Your goal —
Repeat only the lines below from the one containing "Lesson 32 - Artist" through the one containing "r than stepped", inclusive, exactly as written.

Input data —

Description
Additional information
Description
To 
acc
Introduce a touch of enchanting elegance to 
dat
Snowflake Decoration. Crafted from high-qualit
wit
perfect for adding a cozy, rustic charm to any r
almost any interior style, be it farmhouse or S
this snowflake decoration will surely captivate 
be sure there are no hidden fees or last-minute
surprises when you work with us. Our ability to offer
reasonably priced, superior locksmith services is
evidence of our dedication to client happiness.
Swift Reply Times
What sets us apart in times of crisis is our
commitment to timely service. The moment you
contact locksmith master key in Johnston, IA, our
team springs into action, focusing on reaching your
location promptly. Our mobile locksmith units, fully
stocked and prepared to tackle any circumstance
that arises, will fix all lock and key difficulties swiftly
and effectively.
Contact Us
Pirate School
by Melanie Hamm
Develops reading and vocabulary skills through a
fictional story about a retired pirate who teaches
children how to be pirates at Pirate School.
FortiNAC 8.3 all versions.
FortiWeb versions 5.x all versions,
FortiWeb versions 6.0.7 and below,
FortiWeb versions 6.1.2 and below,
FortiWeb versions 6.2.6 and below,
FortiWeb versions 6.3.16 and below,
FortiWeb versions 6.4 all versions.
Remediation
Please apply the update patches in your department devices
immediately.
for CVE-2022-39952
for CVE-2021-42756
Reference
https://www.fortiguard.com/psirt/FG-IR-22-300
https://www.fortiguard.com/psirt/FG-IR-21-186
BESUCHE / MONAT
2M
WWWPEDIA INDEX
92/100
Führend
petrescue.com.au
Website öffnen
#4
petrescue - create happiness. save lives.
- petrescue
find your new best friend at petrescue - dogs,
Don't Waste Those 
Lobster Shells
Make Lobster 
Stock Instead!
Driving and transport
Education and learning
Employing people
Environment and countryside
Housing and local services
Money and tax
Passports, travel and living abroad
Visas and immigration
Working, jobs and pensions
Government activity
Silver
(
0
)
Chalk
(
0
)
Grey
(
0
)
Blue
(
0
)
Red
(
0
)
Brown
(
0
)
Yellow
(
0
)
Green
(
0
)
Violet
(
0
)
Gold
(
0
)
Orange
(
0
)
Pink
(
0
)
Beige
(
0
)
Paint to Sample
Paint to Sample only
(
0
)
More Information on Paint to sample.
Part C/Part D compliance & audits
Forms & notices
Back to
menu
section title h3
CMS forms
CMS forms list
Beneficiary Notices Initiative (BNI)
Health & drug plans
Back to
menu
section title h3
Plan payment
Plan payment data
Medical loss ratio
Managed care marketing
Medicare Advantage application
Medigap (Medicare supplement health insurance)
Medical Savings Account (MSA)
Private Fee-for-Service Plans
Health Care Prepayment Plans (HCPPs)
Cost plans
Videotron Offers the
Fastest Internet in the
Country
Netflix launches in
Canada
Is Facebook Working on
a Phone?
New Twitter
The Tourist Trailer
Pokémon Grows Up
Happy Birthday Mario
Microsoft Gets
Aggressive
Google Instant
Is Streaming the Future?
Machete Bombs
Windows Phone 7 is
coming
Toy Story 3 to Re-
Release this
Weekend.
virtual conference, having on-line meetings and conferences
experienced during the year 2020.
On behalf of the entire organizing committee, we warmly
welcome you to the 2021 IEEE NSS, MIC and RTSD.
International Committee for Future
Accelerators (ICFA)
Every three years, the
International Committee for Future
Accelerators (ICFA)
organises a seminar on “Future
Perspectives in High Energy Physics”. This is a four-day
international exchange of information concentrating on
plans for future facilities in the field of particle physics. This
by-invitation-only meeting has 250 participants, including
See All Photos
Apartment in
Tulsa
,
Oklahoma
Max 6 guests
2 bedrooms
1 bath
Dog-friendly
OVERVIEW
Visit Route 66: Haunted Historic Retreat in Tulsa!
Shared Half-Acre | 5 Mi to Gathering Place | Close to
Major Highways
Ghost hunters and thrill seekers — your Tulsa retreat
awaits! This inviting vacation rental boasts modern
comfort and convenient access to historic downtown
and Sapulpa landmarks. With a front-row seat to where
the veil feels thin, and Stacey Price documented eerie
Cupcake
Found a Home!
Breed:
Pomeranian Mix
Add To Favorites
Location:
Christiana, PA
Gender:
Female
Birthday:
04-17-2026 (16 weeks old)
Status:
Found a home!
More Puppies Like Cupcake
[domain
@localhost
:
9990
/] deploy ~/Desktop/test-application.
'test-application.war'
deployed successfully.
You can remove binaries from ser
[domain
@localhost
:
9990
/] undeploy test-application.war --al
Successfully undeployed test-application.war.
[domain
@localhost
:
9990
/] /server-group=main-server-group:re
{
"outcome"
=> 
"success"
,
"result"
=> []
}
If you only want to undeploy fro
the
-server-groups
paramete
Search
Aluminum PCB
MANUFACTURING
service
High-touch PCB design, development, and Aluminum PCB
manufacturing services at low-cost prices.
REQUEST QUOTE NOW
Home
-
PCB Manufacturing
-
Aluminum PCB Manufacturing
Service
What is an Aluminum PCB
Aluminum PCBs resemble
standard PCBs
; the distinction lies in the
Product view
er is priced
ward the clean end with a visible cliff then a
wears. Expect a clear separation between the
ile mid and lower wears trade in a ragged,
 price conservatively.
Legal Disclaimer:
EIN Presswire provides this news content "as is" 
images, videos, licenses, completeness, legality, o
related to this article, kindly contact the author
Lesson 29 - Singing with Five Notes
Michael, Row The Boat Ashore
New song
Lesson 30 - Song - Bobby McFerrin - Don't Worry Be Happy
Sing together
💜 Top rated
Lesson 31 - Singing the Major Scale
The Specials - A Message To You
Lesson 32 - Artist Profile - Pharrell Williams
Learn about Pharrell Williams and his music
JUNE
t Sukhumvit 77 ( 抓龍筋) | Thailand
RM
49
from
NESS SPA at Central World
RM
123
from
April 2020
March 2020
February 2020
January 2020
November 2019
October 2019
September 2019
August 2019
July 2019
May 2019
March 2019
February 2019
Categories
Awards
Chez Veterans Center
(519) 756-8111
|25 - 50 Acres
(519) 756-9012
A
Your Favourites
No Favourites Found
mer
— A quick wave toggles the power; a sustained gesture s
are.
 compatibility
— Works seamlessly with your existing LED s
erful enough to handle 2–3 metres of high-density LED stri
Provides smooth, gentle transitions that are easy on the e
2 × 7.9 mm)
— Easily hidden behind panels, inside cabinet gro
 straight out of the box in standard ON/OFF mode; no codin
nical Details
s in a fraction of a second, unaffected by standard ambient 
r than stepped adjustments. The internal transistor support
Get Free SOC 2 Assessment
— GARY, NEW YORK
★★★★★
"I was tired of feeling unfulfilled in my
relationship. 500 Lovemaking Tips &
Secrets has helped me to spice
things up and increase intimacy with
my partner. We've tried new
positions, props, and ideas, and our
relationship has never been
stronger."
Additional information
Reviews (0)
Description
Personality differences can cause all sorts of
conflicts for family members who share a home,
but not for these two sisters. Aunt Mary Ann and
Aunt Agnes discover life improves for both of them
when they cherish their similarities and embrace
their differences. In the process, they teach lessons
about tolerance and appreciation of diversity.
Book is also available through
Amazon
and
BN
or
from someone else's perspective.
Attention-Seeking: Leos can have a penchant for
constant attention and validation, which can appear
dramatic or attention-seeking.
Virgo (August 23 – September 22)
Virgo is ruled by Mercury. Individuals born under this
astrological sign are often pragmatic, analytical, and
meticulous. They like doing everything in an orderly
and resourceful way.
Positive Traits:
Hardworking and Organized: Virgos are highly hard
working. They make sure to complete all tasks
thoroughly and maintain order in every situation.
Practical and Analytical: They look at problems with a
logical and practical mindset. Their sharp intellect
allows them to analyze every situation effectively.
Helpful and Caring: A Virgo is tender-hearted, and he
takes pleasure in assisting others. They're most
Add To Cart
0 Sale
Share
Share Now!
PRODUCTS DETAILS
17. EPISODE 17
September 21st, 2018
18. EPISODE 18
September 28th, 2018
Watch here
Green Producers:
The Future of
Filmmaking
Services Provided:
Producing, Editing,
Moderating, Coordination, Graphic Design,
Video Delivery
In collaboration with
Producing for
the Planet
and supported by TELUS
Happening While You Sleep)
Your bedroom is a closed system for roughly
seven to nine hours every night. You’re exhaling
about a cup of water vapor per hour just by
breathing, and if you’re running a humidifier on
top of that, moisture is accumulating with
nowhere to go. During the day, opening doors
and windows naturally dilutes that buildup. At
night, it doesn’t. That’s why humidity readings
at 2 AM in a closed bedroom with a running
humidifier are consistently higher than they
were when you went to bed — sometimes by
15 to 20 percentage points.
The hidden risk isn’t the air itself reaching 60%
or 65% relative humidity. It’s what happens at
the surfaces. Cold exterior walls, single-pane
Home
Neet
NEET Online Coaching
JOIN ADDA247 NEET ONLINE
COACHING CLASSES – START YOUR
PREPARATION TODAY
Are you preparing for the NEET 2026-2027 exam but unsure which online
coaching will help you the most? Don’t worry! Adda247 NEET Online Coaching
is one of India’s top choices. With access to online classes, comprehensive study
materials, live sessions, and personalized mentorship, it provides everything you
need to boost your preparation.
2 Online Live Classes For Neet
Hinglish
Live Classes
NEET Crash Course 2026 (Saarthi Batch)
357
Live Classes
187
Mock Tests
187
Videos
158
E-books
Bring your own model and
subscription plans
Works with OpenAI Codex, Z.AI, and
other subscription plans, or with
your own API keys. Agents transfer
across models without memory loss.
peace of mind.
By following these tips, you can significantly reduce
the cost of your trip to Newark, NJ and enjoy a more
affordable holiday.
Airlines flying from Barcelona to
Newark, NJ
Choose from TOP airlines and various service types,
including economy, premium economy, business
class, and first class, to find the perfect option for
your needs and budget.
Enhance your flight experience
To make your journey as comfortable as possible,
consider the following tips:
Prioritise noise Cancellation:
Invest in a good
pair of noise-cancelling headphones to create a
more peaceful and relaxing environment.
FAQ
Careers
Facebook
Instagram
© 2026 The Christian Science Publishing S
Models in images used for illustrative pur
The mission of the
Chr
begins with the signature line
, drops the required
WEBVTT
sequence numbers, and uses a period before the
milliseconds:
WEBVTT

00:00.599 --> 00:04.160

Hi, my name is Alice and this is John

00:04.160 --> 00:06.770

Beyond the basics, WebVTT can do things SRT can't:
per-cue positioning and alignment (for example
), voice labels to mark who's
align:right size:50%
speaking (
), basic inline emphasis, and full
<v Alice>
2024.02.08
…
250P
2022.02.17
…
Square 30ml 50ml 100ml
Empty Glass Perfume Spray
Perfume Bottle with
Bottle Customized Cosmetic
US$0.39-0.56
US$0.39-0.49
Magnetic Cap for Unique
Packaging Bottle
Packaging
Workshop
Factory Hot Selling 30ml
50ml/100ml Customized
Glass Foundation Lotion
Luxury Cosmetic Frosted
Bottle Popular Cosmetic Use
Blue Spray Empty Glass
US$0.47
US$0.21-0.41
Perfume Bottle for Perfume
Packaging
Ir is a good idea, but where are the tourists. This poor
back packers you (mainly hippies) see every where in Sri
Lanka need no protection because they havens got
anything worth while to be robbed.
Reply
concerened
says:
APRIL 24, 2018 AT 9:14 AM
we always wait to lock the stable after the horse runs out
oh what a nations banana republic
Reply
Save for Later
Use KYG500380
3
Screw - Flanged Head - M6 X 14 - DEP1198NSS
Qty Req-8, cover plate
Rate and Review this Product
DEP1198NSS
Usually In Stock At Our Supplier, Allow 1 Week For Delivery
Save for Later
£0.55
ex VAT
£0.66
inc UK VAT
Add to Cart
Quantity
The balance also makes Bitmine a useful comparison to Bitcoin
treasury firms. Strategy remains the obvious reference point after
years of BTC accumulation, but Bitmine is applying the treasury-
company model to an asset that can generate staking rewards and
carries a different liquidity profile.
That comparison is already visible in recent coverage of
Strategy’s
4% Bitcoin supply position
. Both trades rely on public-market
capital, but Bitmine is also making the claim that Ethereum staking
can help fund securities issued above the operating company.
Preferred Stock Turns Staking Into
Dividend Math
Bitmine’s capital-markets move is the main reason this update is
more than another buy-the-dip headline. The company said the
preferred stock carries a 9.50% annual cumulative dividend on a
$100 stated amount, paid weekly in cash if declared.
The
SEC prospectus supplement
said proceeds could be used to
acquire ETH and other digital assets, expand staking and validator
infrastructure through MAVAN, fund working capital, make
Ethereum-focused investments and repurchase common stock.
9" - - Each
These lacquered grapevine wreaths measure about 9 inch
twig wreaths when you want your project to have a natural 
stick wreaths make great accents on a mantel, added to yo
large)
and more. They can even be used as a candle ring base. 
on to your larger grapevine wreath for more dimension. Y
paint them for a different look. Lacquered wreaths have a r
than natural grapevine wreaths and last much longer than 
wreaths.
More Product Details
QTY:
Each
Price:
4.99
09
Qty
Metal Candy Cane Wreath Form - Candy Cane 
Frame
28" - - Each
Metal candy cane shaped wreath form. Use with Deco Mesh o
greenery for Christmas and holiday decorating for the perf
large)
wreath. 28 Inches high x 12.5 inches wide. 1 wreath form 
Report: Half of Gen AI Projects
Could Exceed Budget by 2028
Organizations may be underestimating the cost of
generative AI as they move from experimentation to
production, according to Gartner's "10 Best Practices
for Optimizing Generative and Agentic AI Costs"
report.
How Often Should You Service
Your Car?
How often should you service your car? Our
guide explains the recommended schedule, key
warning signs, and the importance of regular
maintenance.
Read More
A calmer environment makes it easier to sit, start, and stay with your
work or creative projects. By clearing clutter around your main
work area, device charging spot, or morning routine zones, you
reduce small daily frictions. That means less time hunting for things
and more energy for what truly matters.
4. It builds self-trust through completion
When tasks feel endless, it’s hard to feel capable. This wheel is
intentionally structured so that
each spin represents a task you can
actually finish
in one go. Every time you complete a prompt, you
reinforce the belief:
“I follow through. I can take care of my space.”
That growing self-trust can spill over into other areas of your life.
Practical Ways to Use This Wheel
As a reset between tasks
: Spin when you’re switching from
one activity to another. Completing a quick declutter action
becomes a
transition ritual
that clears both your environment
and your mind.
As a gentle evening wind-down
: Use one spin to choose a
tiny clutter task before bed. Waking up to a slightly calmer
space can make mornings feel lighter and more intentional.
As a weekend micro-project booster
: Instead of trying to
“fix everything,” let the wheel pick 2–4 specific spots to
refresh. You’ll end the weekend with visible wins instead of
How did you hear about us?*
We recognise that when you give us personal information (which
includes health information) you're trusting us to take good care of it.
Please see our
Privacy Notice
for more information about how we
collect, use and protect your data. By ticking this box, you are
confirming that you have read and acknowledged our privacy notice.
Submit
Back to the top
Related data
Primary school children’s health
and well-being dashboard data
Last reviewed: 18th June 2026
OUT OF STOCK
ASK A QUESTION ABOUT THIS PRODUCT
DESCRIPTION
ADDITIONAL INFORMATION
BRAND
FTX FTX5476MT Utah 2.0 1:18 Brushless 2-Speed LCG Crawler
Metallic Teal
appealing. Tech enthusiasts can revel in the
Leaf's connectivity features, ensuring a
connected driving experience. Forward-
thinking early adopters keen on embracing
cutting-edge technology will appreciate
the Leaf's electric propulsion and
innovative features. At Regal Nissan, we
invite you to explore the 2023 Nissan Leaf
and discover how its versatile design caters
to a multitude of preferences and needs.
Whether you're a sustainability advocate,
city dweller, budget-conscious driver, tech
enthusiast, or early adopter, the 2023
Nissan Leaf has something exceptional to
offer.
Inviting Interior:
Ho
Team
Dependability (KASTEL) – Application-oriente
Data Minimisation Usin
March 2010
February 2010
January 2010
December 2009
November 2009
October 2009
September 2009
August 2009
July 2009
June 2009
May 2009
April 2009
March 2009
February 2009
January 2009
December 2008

Your solution —
Lesson 32 - Artist Profile - Pharrell Williams
Learn about Pharrell Williams and his music
JUNE
t Sukhumvit 77 ( 抓龍筋) | Thailand
RM
49
from
NESS SPA at Central World
RM
123
from
April 2020
March 2020
February 2020
January 2020
November 2019
October 2019
September 2019
August 2019
July 2019
May 2019
March 2019
February 2019
Categories
Awards
Chez Veterans Center
(519) 756-8111
|25 - 50 Acres
(519) 756-9012
A
Your Favourites
No Favourites Found
mer
— A quick wave toggles the power; a sustained gesture s
are.
 compatibility
— Works seamlessly with your existing LED s
erful enough to handle 2–3 metres of high-density LED stri
Provides smooth, gentle transitions that are easy on the e
2 × 7.9 mm)
— Easily hidden behind panels, inside cabinet gro
 straight out of the box in standard ON/OFF mode; no codin
nical Details
s in a fraction of a second, unaffected by standard ambient 
r than stepped adjustments. The internal transistor support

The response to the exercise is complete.